With sportscaster Rich King, former WLUP promotions director Dave Logan and Meier providing context (there’s a clip of Dahl in an interview from a few years back, but he’s not a participant in this episode), “The War on Disco” takes us through the well-documented paces of Disco Demolition Night, which quickly went from celebratory into something darker and even dangerous, as the jarring explosion of thousands of disco records was followed by a swarm of idiots who stormed the field, setting fires, destroying the batting cage and chanting, “DISCO SUCKS!” (As I’ve mentioned before, I was there that night, in the right-field upper deck, and like the majority of fans, I stayed in my seat.)

Fans swarm the field during Disco Demolition Night at Comiskey Park on July 12, 1979. (Sun-Times file)
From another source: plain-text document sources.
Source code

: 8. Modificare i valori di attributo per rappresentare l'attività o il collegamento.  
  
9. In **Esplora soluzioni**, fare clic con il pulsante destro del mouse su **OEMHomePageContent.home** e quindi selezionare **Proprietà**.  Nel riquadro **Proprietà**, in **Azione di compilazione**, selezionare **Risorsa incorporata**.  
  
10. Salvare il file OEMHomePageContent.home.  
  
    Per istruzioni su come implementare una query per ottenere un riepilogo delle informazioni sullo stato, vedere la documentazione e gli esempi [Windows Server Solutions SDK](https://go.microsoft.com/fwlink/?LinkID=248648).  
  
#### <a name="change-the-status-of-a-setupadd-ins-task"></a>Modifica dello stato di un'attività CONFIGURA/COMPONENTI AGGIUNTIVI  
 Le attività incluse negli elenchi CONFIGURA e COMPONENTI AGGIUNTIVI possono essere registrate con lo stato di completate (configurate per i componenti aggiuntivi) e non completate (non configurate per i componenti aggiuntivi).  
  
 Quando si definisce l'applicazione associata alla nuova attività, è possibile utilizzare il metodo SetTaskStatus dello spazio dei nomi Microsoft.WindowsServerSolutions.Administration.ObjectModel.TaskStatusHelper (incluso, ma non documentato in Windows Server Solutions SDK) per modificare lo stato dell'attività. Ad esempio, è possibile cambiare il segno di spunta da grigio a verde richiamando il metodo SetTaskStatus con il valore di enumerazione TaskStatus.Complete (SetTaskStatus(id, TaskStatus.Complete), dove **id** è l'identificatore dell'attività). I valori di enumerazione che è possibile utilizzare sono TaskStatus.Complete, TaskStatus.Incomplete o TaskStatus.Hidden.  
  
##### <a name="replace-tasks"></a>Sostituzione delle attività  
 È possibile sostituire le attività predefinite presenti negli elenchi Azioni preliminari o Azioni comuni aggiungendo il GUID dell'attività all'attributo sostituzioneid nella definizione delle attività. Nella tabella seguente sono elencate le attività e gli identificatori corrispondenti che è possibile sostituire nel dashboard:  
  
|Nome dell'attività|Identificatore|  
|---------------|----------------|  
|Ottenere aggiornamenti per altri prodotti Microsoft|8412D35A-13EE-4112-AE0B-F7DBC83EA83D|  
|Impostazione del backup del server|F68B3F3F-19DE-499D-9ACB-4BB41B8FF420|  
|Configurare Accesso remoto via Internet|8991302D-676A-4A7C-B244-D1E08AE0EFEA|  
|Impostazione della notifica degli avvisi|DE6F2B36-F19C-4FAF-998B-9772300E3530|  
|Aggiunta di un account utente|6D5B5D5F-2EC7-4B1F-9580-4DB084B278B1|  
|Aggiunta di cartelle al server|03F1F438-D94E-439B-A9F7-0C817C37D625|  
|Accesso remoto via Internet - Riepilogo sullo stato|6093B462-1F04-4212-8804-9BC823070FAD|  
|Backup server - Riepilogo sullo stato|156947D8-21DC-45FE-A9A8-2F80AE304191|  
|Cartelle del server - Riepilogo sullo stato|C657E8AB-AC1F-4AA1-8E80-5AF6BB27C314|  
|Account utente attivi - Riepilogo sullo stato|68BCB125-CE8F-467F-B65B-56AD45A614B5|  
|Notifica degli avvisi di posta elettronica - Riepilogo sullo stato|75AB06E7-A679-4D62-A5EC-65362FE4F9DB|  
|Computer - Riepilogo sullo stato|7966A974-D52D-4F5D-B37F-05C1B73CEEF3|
From a 2023 viewpoint, there’s no denying the undercurrent of bigotry and ignorance behind the anti-disco movement, though I don’t believe Dahl and most of his fans embraced such stupidity. In any case, as the doc points out, disco had been overexposed by the late 1970s. (When you reach the point where Ethel Merman is doing a disco album, you’ve lost your hip edge.)

Still, you can’t call disco a fad, not when songs such as “Disco Inferno,” “Last Dance,” “Stayin’ Alive,” “September,” “Le Freak,” “Don’t Stop ’Til You Get Enough” and “Young Hearts Run Free” still make us want to get up and dance some 40 years down the road. If there really was a war on disco, disco won.